Show every line in the entries below where the word "lines" appears.
*** Opening of Provided data ***
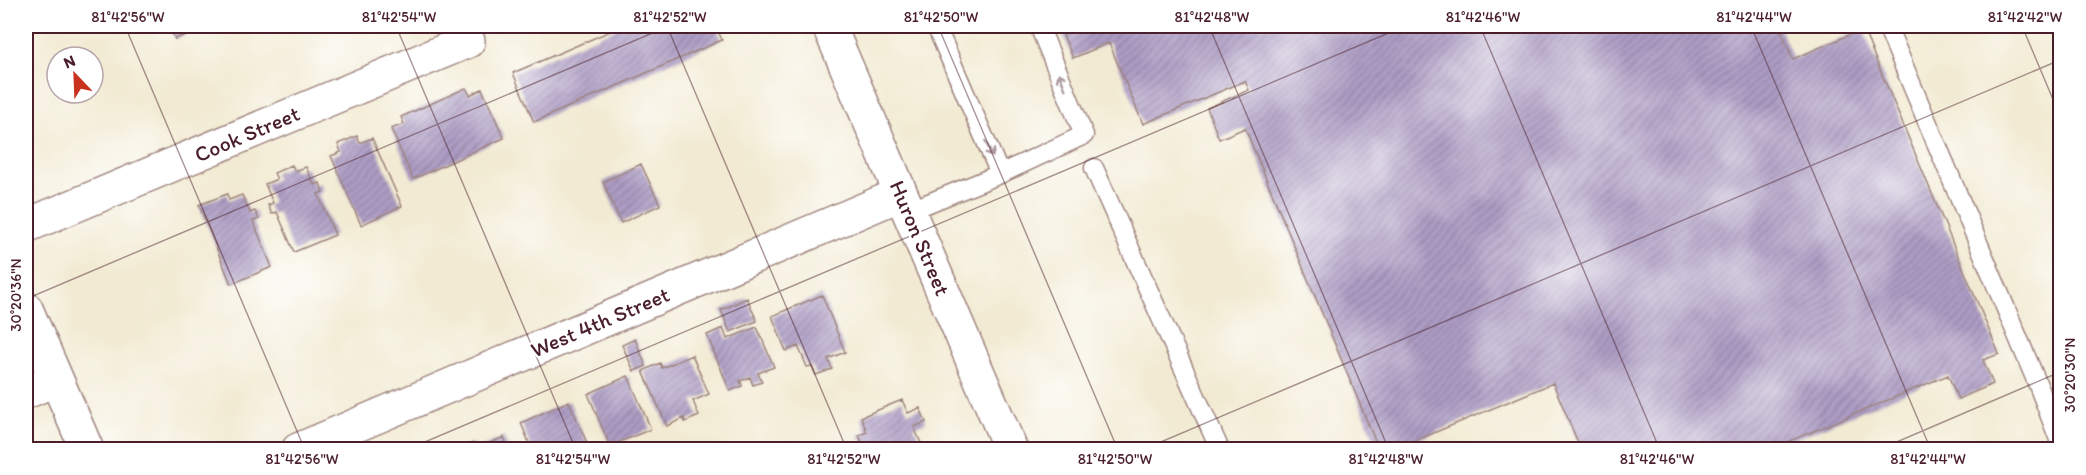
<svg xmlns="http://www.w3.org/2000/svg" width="2086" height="475" font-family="Itim,sans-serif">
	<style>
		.building { fill: url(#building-hatch) }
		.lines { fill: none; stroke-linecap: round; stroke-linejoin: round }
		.service-casing { stroke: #9e847e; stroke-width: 21 }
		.minor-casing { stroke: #9e847e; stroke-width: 36 }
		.service { stroke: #fff; stroke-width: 18 }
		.minor { stroke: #fff; stroke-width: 33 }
		.oneway { stroke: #ae9aa0 }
		.ticks { fill: none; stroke: #4a1f2b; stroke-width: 1.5; stroke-opacity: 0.45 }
		.labels { text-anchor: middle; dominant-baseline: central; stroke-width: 4.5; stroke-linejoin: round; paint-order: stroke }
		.street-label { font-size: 22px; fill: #4a1f2b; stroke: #fff }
		.neatline { fill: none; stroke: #4a1f2b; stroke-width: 2 }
		.ticks-label { font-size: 15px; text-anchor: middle; fill: #4a1f2b }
	</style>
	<defs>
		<pattern id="building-hatch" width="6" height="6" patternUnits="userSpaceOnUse" patternTransform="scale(1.5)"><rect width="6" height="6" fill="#ad9cc4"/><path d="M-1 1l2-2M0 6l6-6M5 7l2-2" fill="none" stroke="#8f7f9f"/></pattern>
	</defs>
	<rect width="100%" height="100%" fill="#fff"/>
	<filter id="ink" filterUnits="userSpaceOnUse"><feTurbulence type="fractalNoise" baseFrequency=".0167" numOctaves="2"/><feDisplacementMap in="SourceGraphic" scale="12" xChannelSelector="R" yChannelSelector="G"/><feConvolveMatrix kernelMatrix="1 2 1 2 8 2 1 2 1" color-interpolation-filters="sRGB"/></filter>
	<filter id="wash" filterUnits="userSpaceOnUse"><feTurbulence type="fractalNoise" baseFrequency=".008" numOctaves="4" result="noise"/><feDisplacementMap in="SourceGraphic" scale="24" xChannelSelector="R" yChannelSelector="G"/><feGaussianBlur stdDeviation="1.35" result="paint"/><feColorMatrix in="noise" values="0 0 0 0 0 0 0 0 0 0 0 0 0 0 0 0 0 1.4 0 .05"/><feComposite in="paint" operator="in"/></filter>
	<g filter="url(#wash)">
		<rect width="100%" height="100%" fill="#f2ead2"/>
		<g id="blocks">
			<path class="building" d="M169,26H209L175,39Z
				M622,26H716L722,40L534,122L513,73Z
				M1059,26H1779L1793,59L1863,29L1999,354L1983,360L1993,384L1958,399L1948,375L1768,450H1581L1553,383L1393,450H1379L1245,128L1219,139L1207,108L1249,90L1245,81L1143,124L1109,43L1073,58Z
				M466,88L470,95L482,89L504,138L413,179L391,129L404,124L401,117Z
				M357,136L360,143L372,138L402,206L361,225L331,156L341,152L338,144Z
				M641,164L660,205L621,223L603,182Z
				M292,165L295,171L306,167L314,185L320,183L323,192L318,194L335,235L294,252L277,212L272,214L268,205L273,203L265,184L277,179L274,173Z
				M227,194L229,200L242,195L250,213L255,211L259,219L253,221L272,267L231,284L199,205Z
				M822,295L845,352L828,359L832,369L816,375L812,366L807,367L798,346L786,351L772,316Z
				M747,298L757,321L730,332L721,310Z
				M757,327L774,367L758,373L762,382L753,385L750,377L740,381L742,386L730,391L707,335L723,328L727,339Z
				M635,339L646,366L634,371L622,345Z
				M692,355L709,394L693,401L699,416L685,422L684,418L667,426L643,371L660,363L662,368Z
				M628,376L651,429L610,446L588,394Z
				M902,400L908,413L920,408L926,422L914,427L924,450H865L859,435L867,432L861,417Z
				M569,401L590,450H532L521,423Z
				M504,437L509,450H457L473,443L476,449Z"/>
		</g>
	</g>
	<g filter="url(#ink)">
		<use href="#blocks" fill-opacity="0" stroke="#9e847e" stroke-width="1.5"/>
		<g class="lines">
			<g class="service-casing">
				<path id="service" d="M936,26L1000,174
					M1887,26L2038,385L2060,442
					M1094,168L1220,450
					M909,211L1000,174L1084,135L1039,26"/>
			</g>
			<g class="minor-casing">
				<path id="minor" d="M829,26L1011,450
					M26,226L468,41
					M26,309L87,450
					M26,392L56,379
					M298,450L901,194"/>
			</g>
			<use href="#service" class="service"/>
			<use href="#minor" class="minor"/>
		</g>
		<defs><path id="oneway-shaft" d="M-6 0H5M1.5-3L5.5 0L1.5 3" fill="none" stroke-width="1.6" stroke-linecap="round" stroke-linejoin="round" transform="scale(1.5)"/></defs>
		<g class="oneway">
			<use href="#oneway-shaft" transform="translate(1062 81) rotate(-112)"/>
			<use href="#oneway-shaft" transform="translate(989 149) rotate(66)"/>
		</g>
	</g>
	<path class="ticks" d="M125,26L305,450M396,26L576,450M667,26L847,450M938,26L1118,450M1209,26L1389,450M1480,26L1660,450M1751,26L1931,450M2022,26L2060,116M26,299L669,26M26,429L34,450M406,450L1405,26M1142,450L2060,60M1878,450L2060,372"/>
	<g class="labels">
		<g class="street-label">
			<text transform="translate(247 134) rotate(-23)">Cook Street</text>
			<text transform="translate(920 238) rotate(67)">Huron Street</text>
			<text transform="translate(600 322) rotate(-23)">West 4th Street</text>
		</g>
	</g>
	<rect width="2086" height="475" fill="none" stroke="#fff" stroke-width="66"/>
	<g transform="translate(75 75) rotate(337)"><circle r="28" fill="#ffffff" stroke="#b7a5aa" stroke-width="1.5"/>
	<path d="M0-4.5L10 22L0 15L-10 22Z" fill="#c8321e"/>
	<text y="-9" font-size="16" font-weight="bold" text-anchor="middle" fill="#4a1f2b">N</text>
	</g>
	<rect x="33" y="33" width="2020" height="409" class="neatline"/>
	<g class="ticks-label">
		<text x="128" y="22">81°42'56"W</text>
		<text x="399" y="22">81°42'54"W</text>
		<text x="670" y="22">81°42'52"W</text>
		<text x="941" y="22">81°42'50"W</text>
		<text x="1212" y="22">81°42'48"W</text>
		<text x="1483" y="22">81°42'46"W</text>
		<text x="1754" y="22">81°42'44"W</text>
		<text x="2025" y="22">81°42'42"W</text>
		<text transform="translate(16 295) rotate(-90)" y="5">30°20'36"N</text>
		<text transform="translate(2070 375) rotate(-90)" y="5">30°20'30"N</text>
		<text x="302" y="464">81°42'56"W</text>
		<text x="573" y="464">81°42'54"W</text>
		<text x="844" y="464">81°42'52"W</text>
		<text x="1115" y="464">81°42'50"W</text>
		<text x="1386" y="464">81°42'48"W</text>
		<text x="1657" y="464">81°42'46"W</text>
		<text x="1928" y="464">81°42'44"W</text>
	</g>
</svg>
*** Close of Provided data ***
→ Answer area
		.lines { fill: none; stroke-linecap: round; stroke-linejoin: round }
		<g class="lines">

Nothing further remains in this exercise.